=== Work to complete ===
Reproduce every line of the records below word for word, in the same order.
*** Opening of Input data ***
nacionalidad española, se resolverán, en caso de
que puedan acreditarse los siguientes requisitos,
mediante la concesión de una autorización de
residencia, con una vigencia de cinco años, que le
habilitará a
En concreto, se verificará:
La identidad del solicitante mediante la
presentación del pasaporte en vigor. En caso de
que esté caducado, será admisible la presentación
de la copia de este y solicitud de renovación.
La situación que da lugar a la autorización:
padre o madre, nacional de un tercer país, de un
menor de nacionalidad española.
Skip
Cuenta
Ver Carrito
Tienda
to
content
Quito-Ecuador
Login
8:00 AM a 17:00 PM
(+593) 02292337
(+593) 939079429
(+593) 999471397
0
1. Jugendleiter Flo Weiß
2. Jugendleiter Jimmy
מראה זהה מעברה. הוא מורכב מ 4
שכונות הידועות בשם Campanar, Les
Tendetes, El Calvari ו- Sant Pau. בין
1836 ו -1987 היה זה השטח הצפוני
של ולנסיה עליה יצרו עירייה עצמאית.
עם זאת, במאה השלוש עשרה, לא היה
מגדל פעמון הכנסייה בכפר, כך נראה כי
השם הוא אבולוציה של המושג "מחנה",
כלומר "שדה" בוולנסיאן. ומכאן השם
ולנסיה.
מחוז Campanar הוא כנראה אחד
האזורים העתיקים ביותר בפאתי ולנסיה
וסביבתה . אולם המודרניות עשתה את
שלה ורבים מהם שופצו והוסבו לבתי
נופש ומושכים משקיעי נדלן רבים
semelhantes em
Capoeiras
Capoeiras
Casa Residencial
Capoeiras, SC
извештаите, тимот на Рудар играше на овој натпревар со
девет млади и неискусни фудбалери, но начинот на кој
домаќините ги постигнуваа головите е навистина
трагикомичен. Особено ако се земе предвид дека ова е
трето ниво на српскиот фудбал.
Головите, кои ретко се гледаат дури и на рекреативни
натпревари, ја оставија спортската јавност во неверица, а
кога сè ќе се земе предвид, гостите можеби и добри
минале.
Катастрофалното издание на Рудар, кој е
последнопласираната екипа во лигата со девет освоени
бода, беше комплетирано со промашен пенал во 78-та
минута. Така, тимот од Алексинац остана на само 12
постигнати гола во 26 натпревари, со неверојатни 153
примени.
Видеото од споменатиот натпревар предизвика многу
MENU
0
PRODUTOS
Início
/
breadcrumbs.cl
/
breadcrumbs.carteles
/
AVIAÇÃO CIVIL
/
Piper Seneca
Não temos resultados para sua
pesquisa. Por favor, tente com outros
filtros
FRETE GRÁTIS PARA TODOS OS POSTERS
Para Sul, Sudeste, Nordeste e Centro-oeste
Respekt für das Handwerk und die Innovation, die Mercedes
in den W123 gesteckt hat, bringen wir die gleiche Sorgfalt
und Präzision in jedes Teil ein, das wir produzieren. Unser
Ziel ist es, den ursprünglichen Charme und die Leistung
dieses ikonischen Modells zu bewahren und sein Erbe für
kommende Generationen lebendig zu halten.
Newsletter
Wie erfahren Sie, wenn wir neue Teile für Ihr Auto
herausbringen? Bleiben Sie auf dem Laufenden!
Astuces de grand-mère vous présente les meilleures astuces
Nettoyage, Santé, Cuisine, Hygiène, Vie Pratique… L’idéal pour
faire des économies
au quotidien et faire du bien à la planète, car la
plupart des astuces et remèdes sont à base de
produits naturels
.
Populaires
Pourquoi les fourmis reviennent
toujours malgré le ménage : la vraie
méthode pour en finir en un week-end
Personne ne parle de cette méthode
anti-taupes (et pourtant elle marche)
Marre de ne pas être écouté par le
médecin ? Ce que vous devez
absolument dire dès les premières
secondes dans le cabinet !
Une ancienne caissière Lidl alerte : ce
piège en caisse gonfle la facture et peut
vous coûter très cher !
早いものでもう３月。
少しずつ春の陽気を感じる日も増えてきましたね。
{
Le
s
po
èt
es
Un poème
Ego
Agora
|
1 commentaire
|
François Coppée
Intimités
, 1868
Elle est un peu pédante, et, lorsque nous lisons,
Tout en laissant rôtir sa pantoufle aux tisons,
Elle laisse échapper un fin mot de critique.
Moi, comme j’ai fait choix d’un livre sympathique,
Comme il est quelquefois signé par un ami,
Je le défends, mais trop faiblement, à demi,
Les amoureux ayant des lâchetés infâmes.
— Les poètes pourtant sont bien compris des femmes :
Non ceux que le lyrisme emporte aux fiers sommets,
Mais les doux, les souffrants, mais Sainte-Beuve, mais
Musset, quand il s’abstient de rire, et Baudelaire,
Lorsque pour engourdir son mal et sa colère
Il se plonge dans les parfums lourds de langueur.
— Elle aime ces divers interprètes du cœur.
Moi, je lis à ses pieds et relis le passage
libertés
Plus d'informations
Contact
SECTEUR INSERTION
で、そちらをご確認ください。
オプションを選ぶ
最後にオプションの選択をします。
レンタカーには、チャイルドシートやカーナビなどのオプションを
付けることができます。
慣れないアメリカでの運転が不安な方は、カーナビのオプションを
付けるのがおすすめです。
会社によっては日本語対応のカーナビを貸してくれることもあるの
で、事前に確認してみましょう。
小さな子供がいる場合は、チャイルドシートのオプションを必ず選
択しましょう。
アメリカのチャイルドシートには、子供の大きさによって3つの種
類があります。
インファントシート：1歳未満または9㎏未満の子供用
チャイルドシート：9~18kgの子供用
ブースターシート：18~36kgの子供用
*** Close of Input data ***
=== Solved problem ===
nacionalidad española, se resolverán, en caso de
que puedan acreditarse los siguientes requisitos,
mediante la concesión de una autorización de
residencia, con una vigencia de cinco años, que le
habilitará a
En concreto, se verificará:
La identidad del solicitante mediante la
presentación del pasaporte en vigor. En caso de
que esté caducado, será admisible la presentación
de la copia de este y solicitud de renovación.
La situación que da lugar a la autorización:
padre o madre, nacional de un tercer país, de un
menor de nacionalidad española.
Skip
Cuenta
Ver Carrito
Tienda
to
content
Quito-Ecuador
Login
8:00 AM a 17:00 PM
(+593) 02292337
(+593) 939079429
(+593) 999471397
0
1. Jugendleiter Flo Weiß
2. Jugendleiter Jimmy
מראה זהה מעברה. הוא מורכב מ 4
שכונות הידועות בשם Campanar, Les
Tendetes, El Calvari ו- Sant Pau. בין
1836 ו -1987 היה זה השטח הצפוני
של ולנסיה עליה יצרו עירייה עצמאית.
עם זאת, במאה השלוש עשרה, לא היה
מגדל פעמון הכנסייה בכפר, כך נראה כי
השם הוא אבולוציה של המושג "מחנה",
כלומר "שדה" בוולנסיאן. ומכאן השם
ולנסיה.
מחוז Campanar הוא כנראה אחד
האזורים העתיקים ביותר בפאתי ולנסיה
וסביבתה . אולם המודרניות עשתה את
שלה ורבים מהם שופצו והוסבו לבתי
נופש ומושכים משקיעי נדלן רבים
semelhantes em
Capoeiras
Capoeiras
Casa Residencial
Capoeiras, SC
извештаите, тимот на Рудар играше на овој натпревар со
девет млади и неискусни фудбалери, но начинот на кој
домаќините ги постигнуваа головите е навистина
трагикомичен. Особено ако се земе предвид дека ова е
трето ниво на српскиот фудбал.
Головите, кои ретко се гледаат дури и на рекреативни
натпревари, ја оставија спортската јавност во неверица, а
кога сè ќе се земе предвид, гостите можеби и добри
минале.
Катастрофалното издание на Рудар, кој е
последнопласираната екипа во лигата со девет освоени
бода, беше комплетирано со промашен пенал во 78-та
минута. Така, тимот од Алексинац остана на само 12
постигнати гола во 26 натпревари, со неверојатни 153
примени.
Видеото од споменатиот натпревар предизвика многу
MENU
0
PRODUTOS
Início
/
breadcrumbs.cl
/
breadcrumbs.carteles
/
AVIAÇÃO CIVIL
/
Piper Seneca
Não temos resultados para sua
pesquisa. Por favor, tente com outros
filtros
FRETE GRÁTIS PARA TODOS OS POSTERS
Para Sul, Sudeste, Nordeste e Centro-oeste
Respekt für das Handwerk und die Innovation, die Mercedes
in den W123 gesteckt hat, bringen wir die gleiche Sorgfalt
und Präzision in jedes Teil ein, das wir produzieren. Unser
Ziel ist es, den ursprünglichen Charme und die Leistung
dieses ikonischen Modells zu bewahren und sein Erbe für
kommende Generationen lebendig zu halten.
Newsletter
Wie erfahren Sie, wenn wir neue Teile für Ihr Auto
herausbringen? Bleiben Sie auf dem Laufenden!
Astuces de grand-mère vous présente les meilleures astuces
Nettoyage, Santé, Cuisine, Hygiène, Vie Pratique… L’idéal pour
faire des économies
au quotidien et faire du bien à la planète, car la
plupart des astuces et remèdes sont à base de
produits naturels
.
Populaires
Pourquoi les fourmis reviennent
toujours malgré le ménage : la vraie
méthode pour en finir en un week-end
Personne ne parle de cette méthode
anti-taupes (et pourtant elle marche)
Marre de ne pas être écouté par le
médecin ? Ce que vous devez
absolument dire dès les premières
secondes dans le cabinet !
Une ancienne caissière Lidl alerte : ce
piège en caisse gonfle la facture et peut
vous coûter très cher !
早いものでもう３月。
少しずつ春の陽気を感じる日も増えてきましたね。
{
Le
s
po
èt
es
Un poème
Ego
Agora
|
1 commentaire
|
François Coppée
Intimités
, 1868
Elle est un peu pédante, et, lorsque nous lisons,
Tout en laissant rôtir sa pantoufle aux tisons,
Elle laisse échapper un fin mot de critique.
Moi, comme j’ai fait choix d’un livre sympathique,
Comme il est quelquefois signé par un ami,
Je le défends, mais trop faiblement, à demi,
Les amoureux ayant des lâchetés infâmes.
— Les poètes pourtant sont bien compris des femmes :
Non ceux que le lyrisme emporte aux fiers sommets,
Mais les doux, les souffrants, mais Sainte-Beuve, mais
Musset, quand il s’abstient de rire, et Baudelaire,
Lorsque pour engourdir son mal et sa colère
Il se plonge dans les parfums lourds de langueur.
— Elle aime ces divers interprètes du cœur.
Moi, je lis à ses pieds et relis le passage
libertés
Plus d'informations
Contact
SECTEUR INSERTION
で、そちらをご確認ください。
オプションを選ぶ
最後にオプションの選択をします。
レンタカーには、チャイルドシートやカーナビなどのオプションを
付けることができます。
慣れないアメリカでの運転が不安な方は、カーナビのオプションを
付けるのがおすすめです。
会社によっては日本語対応のカーナビを貸してくれることもあるの
で、事前に確認してみましょう。
小さな子供がいる場合は、チャイルドシートのオプションを必ず選
択しましょう。
アメリカのチャイルドシートには、子供の大きさによって3つの種
類があります。
インファントシート：1歳未満または9㎏未満の子供用
チャイルドシート：9~18kgの子供用
ブースターシート：18~36kgの子供用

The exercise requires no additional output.